(Items listed in a dataset)
•••••
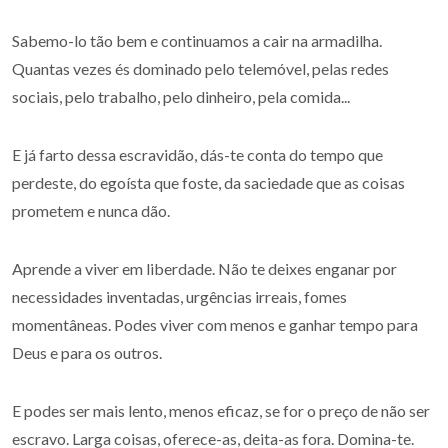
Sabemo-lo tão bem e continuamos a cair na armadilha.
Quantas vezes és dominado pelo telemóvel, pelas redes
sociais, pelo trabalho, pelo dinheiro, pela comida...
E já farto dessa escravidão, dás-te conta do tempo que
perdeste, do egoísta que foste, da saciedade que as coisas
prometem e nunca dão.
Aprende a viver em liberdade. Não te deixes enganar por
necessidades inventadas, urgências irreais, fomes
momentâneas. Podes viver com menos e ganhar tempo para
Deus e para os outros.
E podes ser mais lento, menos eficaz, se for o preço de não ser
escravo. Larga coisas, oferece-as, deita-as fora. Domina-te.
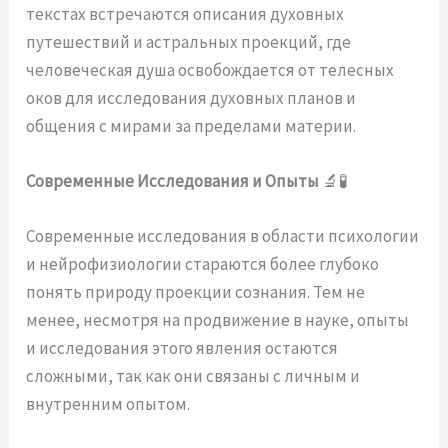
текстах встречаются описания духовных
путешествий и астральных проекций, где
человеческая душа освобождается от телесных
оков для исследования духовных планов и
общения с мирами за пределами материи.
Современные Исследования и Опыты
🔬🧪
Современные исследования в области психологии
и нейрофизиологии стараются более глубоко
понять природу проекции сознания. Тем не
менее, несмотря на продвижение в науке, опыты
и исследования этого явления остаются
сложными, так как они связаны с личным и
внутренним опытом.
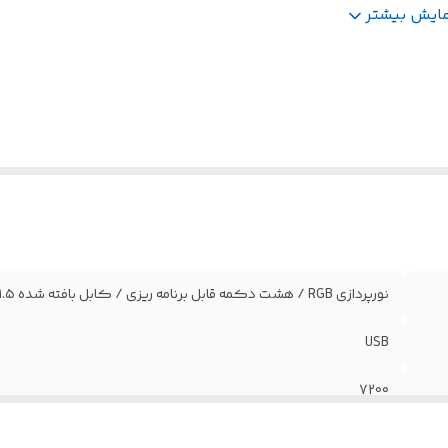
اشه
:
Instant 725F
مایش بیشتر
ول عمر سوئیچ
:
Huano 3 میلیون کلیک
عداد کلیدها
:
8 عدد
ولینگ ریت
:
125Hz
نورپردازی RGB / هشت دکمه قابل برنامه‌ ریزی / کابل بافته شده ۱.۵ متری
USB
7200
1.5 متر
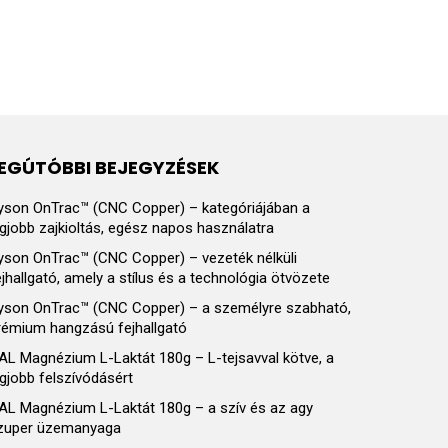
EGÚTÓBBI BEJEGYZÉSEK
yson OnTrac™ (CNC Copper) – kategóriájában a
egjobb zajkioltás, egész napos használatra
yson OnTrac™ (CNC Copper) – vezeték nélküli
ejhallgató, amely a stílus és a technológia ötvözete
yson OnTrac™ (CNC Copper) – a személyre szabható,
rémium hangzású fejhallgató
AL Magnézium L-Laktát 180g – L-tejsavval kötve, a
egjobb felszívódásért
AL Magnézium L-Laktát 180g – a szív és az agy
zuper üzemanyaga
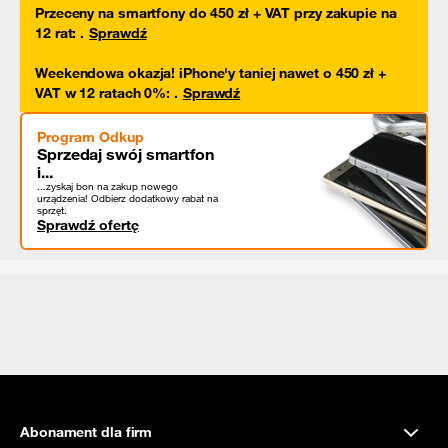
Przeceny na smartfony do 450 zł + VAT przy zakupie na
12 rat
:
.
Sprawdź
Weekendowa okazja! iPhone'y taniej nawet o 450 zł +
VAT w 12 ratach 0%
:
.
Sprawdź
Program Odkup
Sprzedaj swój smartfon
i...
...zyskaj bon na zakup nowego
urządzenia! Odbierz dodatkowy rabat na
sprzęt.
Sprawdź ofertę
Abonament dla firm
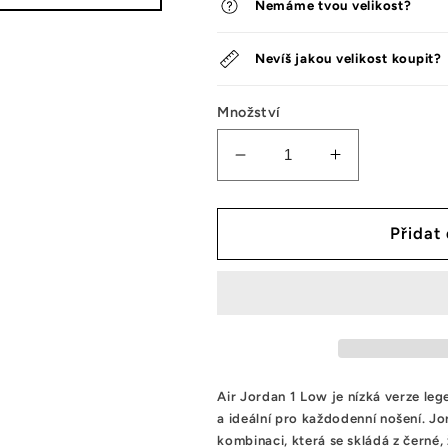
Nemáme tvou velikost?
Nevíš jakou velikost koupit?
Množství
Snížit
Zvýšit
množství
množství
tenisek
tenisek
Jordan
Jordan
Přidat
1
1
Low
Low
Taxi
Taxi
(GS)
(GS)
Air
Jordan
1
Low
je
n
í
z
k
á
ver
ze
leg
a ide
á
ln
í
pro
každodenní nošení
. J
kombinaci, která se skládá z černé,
•••••
Each record above must be returned exactly as written, with its pictures omitted.

Solved problem:
Sabemo-lo tão bem e continuamos a cair na armadilha.
Quantas vezes és dominado pelo telemóvel, pelas redes
sociais, pelo trabalho, pelo dinheiro, pela comida...
E já farto dessa escravidão, dás-te conta do tempo que
perdeste, do egoísta que foste, da saciedade que as coisas
prometem e nunca dão.
Aprende a viver em liberdade. Não te deixes enganar por
necessidades inventadas, urgências irreais, fomes
momentâneas. Podes viver com menos e ganhar tempo para
Deus e para os outros.
E podes ser mais lento, menos eficaz, se for o preço de não ser
escravo. Larga coisas, oferece-as, deita-as fora. Domina-te.
текстах встречаются описания духовных
путешествий и астральных проекций, где
человеческая душа освобождается от телесных
оков для исследования духовных планов и
общения с мирами за пределами материи.
Современные Исследования и Опыты
🔬🧪
Современные исследования в области психологии
и нейрофизиологии стараются более глубоко
понять природу проекции сознания. Тем не
менее, несмотря на продвижение в науке, опыты
и исследования этого явления остаются
сложными, так как они связаны с личным и
внутренним опытом.
اشه
:
Instant 725F
مایش بیشتر
ول عمر سوئیچ
:
Huano 3 میلیون کلیک
عداد کلیدها
:
8 عدد
ولینگ ریت
:
125Hz
نورپردازی RGB / هشت دکمه قابل برنامه‌ ریزی / کابل بافته شده ۱.۵ متری
USB
7200
1.5 متر
EGÚTÓBBI BEJEGYZÉSEK
yson OnTrac™ (CNC Copper) – kategóriájában a
egjobb zajkioltás, egész napos használatra
yson OnTrac™ (CNC Copper) – vezeték nélküli
ejhallgató, amely a stílus és a technológia ötvözete
yson OnTrac™ (CNC Copper) – a személyre szabható,
rémium hangzású fejhallgató
AL Magnézium L-Laktát 180g – L-tejsavval kötve, a
egjobb felszívódásért
AL Magnézium L-Laktát 180g – a szív és az agy
zuper üzemanyaga
Przeceny na smartfony do 450 zł + VAT przy zakupie na
12 rat
:
.
Sprawdź
Weekendowa okazja! iPhone'y taniej nawet o 450 zł +
VAT w 12 ratach 0%
:
.
Sprawdź
Program Odkup
Sprzedaj swój smartfon
i...
...zyskaj bon na zakup nowego
urządzenia! Odbierz dodatkowy rabat na
sprzęt.
Sprawdź ofertę
Abonament dla firm
Nemáme tvou velikost?
Nevíš jakou velikost koupit?
Množství
Snížit
Zvýšit
množství
množství
tenisek
tenisek
Jordan
Jordan
Přidat
1
1
Low
Low
Taxi
Taxi
(GS)
(GS)
Air
Jordan
1
Low
je
n
í
z
k
á
ver
ze
leg
a ide
á
ln
í
pro
každodenní nošení
. J
kombinaci, která se skládá z černé,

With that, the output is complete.